◆ PASSAGE TO READ
Choices, Choices

In which I muse and meander on the strange task that is being a parent, GCSEs and all things connected.

Thus, cut to save those of you not interested in such waffle.

My son turned fourteen in February. This by itself was alarming enough. In my head, I’ve still only just him. In the darkest, scariest recesses of my thoughts, he’s still that 4lbs 6oz baby lying in an incubator.

He really isn’t. He’s now officially taller than I am, with bigger feet. His voice is in the lower registers and he’s taken to walking a couple of paces behind me when we’re out and about. He’s a young man, not a little boy. However, there are traces of the little boy in him still; he likes to grab a hug and we still have our morning ‘where’s my smile, where’s my kiss’ routine. Until the day he denies me access to his bedroom, that’ll remain.

Academically of course, what turning fourteen means in real terms is taking his GCSE options. And I’m almost entirely certain it wasn’t this complicated for kids when I did my options a thousand years ago. (I’m old enough to have done O Levels rather than GCSEs, so maybe that’s why the process is so different).

Ignore the blue sky. NONE OF THIS INVOLVED BLUE SKY, DAMMIT.

Ignore the blue sky. NONE OF THIS INVOLVED BLUE SKY, DAMMIT.

The Son had four option paths to choose from. The core subjects are pretty much the same for all – English, Maths, PE and Ethics and Philosophy (E&P is what passes for RE/Social Studies at the Son’s school). He won’t take exams in PE, but it’s nice that they have to do a compulsory class at least once a week.

Science is complicated. I’ll explain science in a minute.

Path One was a weird choice. Core subjects, plus a language, one option and then an applied GCSE in either Engineering, Art and Design or… the other one I can’t remember. This seemed quite appealing to the Son at first, because he wants to be an engineer. Specifically, his interest is fixed in bionics and robotics. Now he already has a heads-up on me at that age, because I’m still trying to figure out what I want to do when I grow up. So we looked at that choice, only for him to be told not to do it because ‘he was too bright’. A flattering comment, but there we are back at square one.

Path Four was never a choice. Path Four, as Son himself put it, is the non-academic route. It’s the courses that take days out at a local college: bricklaying, hairdressing, animal care.

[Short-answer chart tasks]
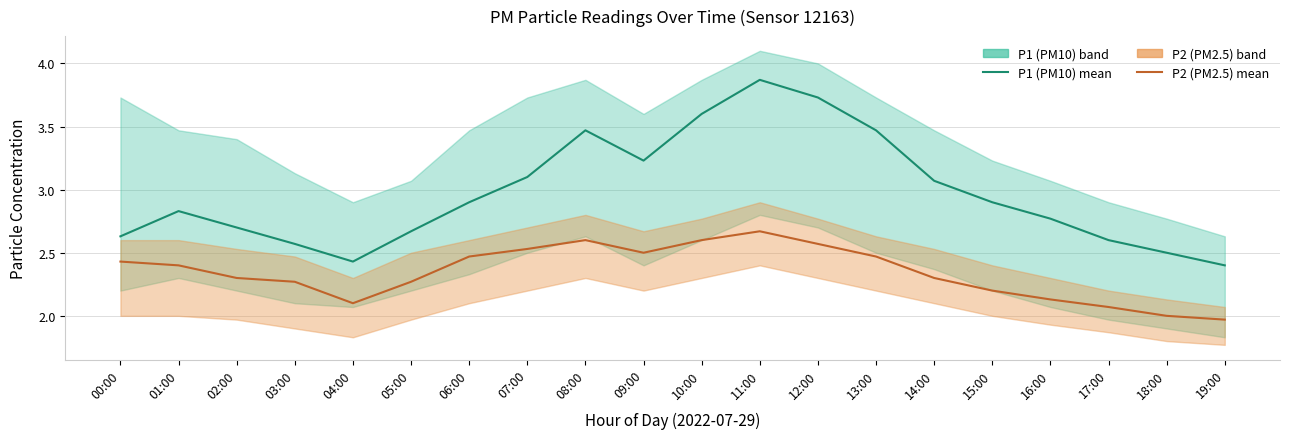

What position from the left is 10:00?

11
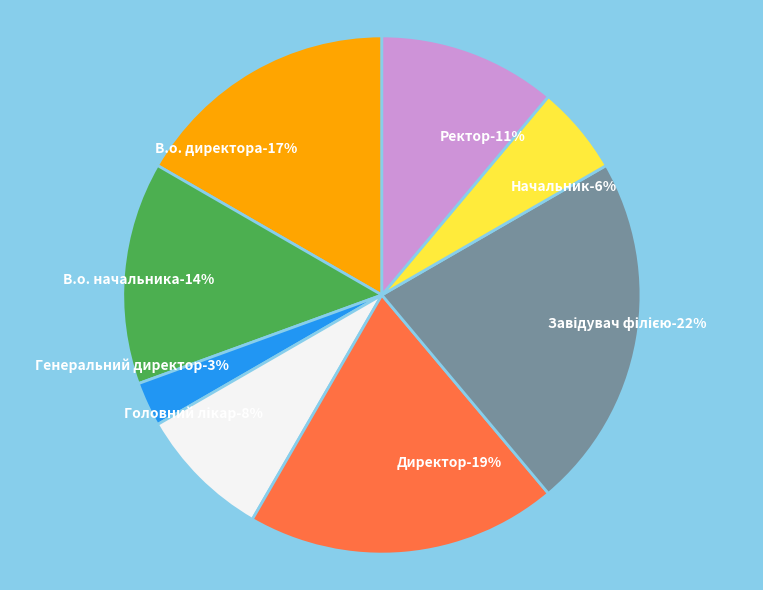

To the nearest percent, what is the difference between the largest and smallest slice percentages?

19%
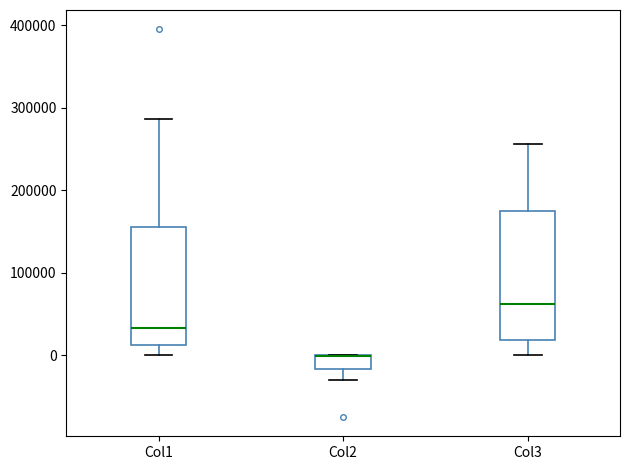

Reading left to right, transcribe this box plot: for each box, give where its median line is, the range the box spans, and where its two whiskers end, as read against the y-axis. The values are not printed on the chart, so give them approximately, as read against the axis.

Col1: median 30000, box 10000 to 150000, whiskers 0 to 290000
Col2: median 0 (drawn on the box's upper edge), box -20000 to 0, whiskers -30000 to 0
Col3: median 60000, box 20000 to 180000, whiskers 0 to 260000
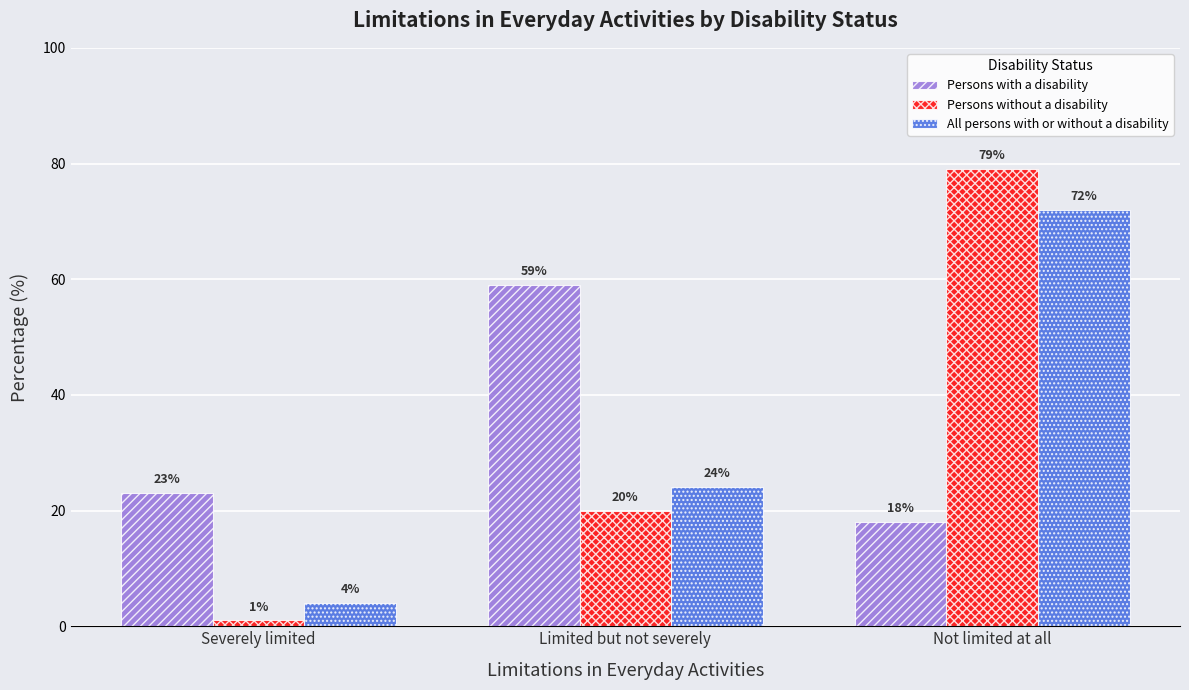

Which label corresponds to the largest value in the chart?

Not limited at all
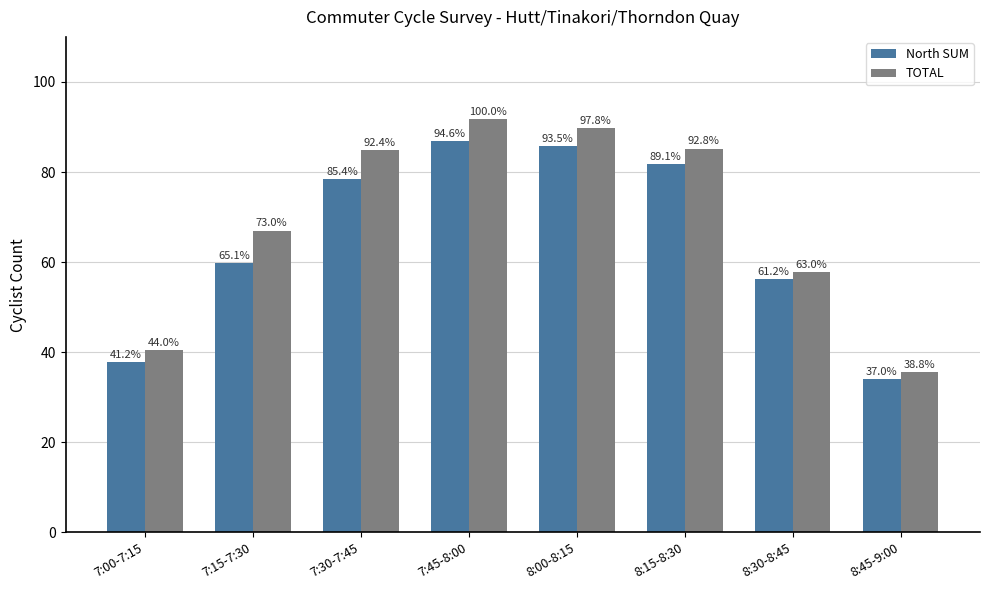

What are all the series names shown in the legend?

North SUM, TOTAL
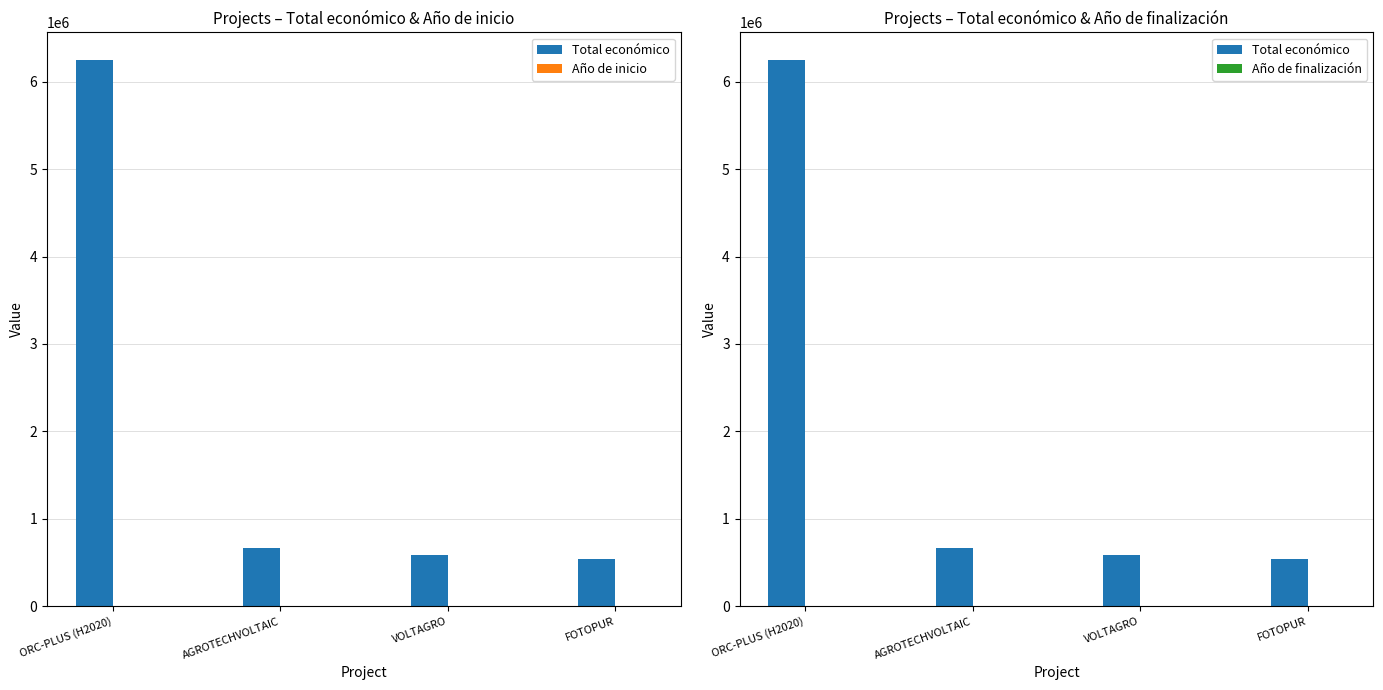

Where does the Total económico series first go above 672807?

ORC-PLUS (H2020)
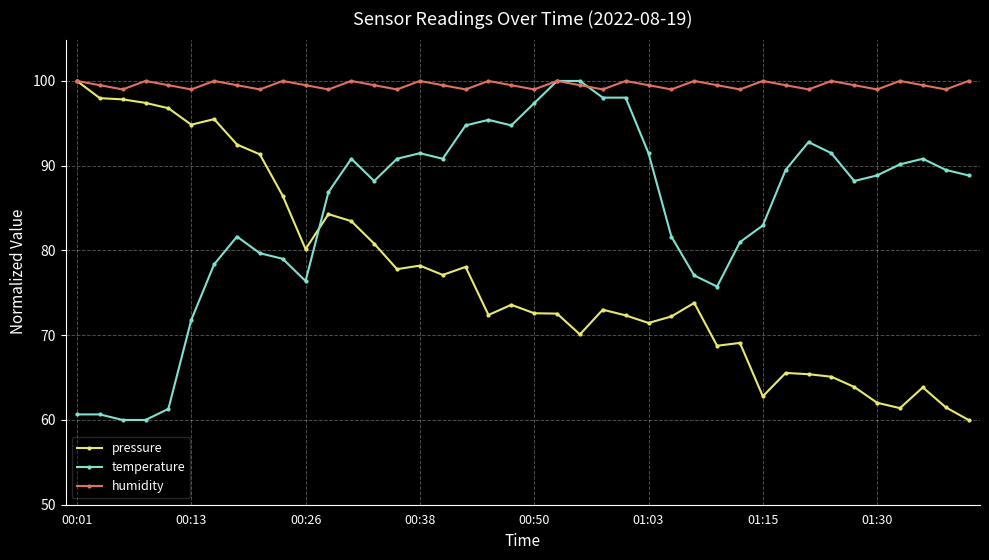

True or false: temperature has more than 1 interior local peaks.

True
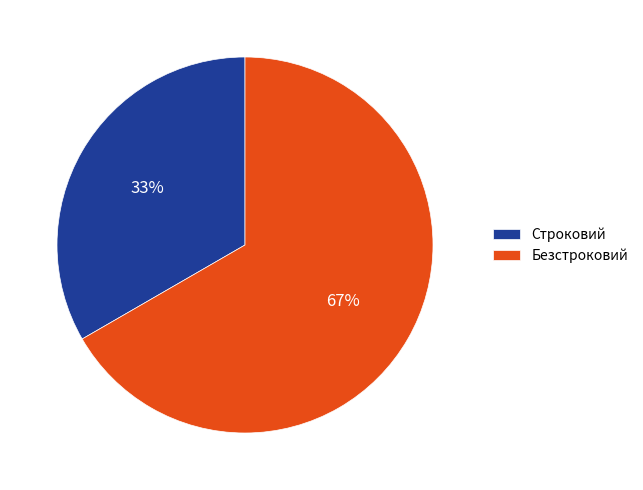

How many slices are in this pie chart?

2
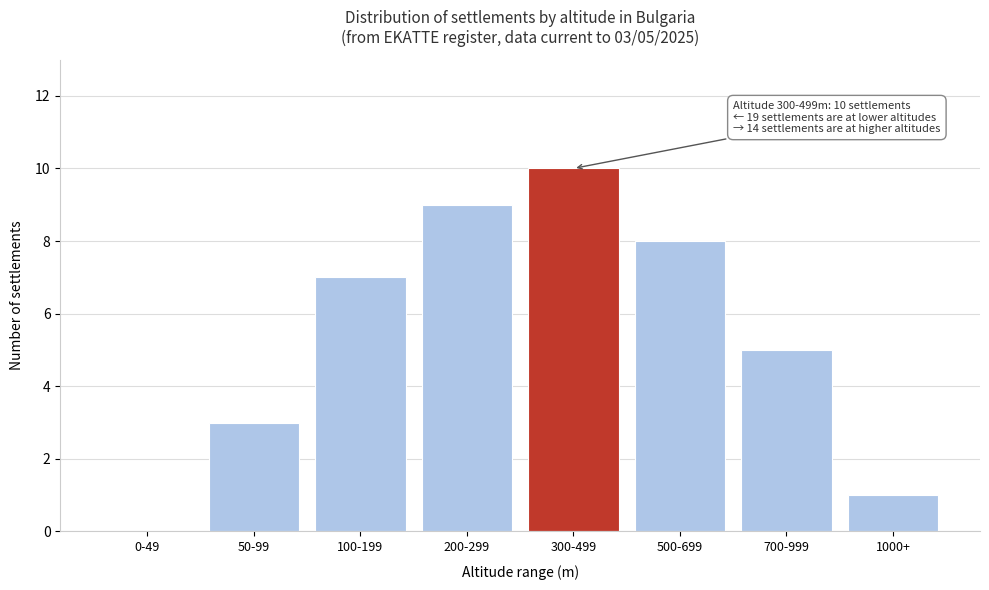

Reading left to right, what are all the values shown in this chart?

0-49=0	50-99=3	100-199=7	200-299=9	300-499=10	500-699=8	700-999=5	1000+=1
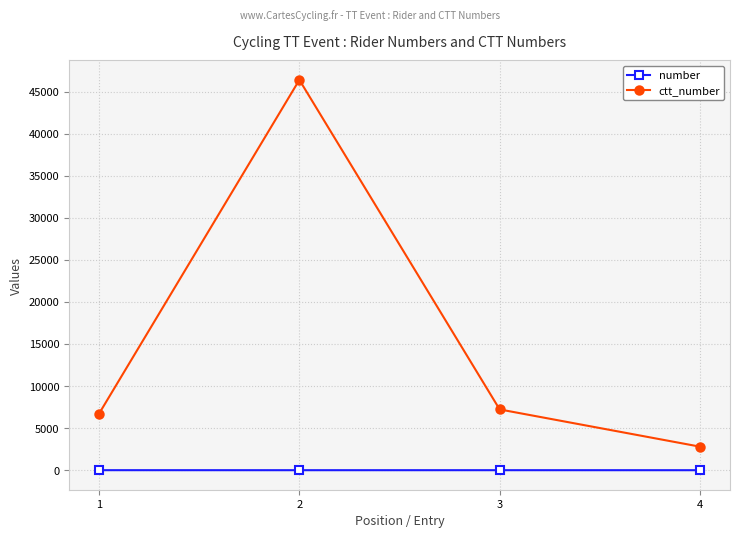

What are all the series names shown in the legend?

number, ctt_number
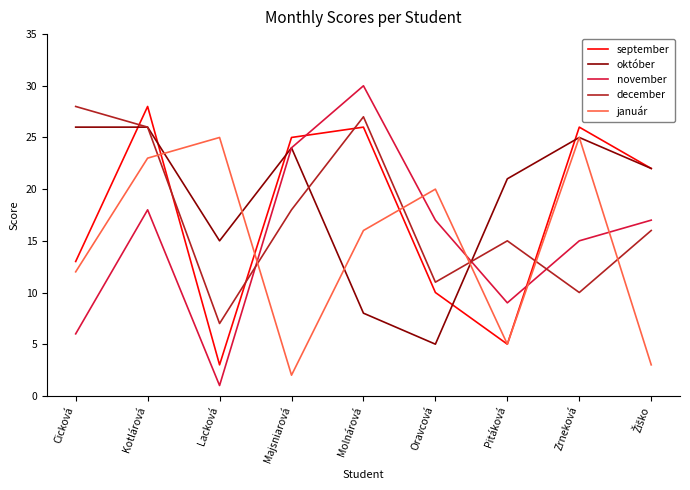

The value of december at Kotlárová is 26. True or false?

True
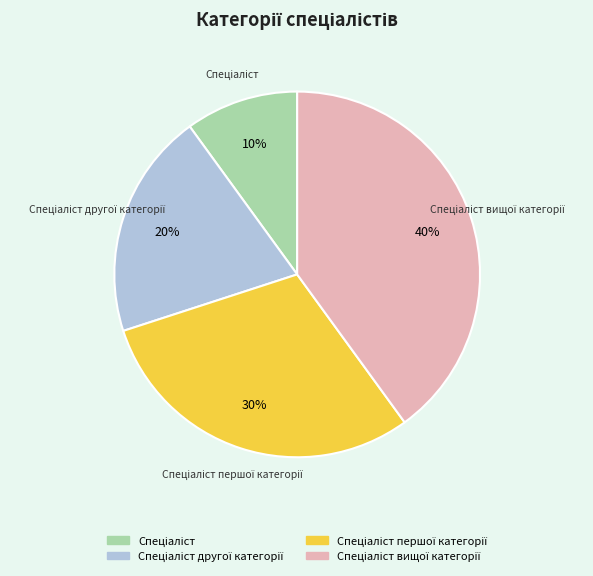

Count the number of slices in the pie.

4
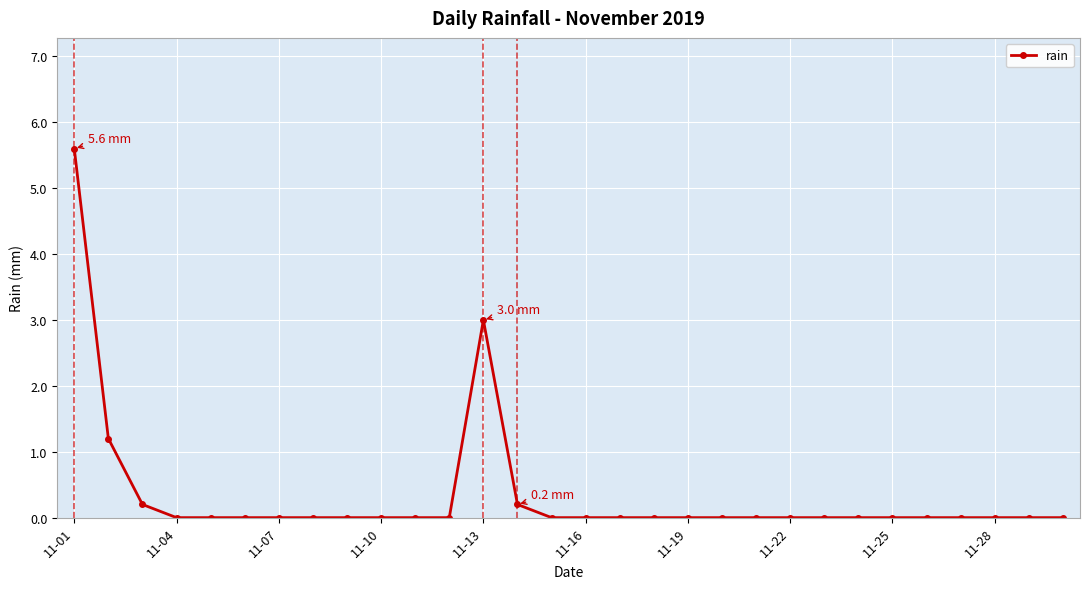

True or false: there are more than 0 points higher than both neighbors.

True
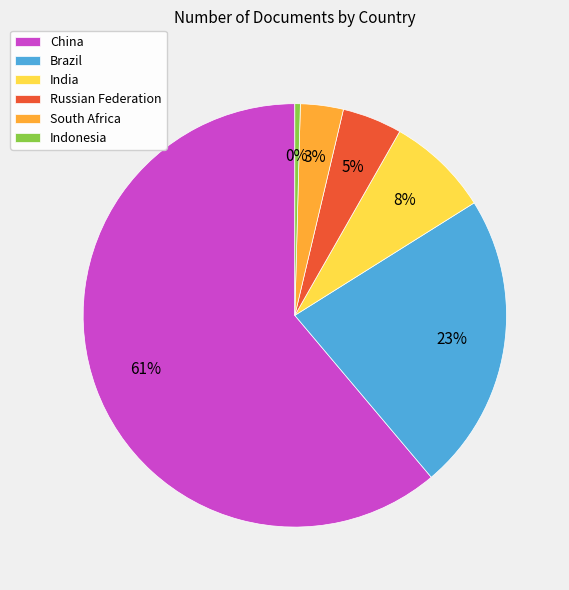

What percentage is the Brazil slice, to the nearest percent?

23%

◆ WHAT IS REQUIRED
Summarize the blog post in two sentences. Rely only on the blog post for what comes next.

◆ RESULT FOR THIS TASK
The writer's son turned fourteen in February and is now a young man, taller than the writer, though he still likes a hug, and turning fourteen means choosing his GCSE options. He had four option paths: Path One appealed because he wants to be an engineer, but he was told not to take it because he was "too bright," and Path Four, the non-academic route, was never a choice.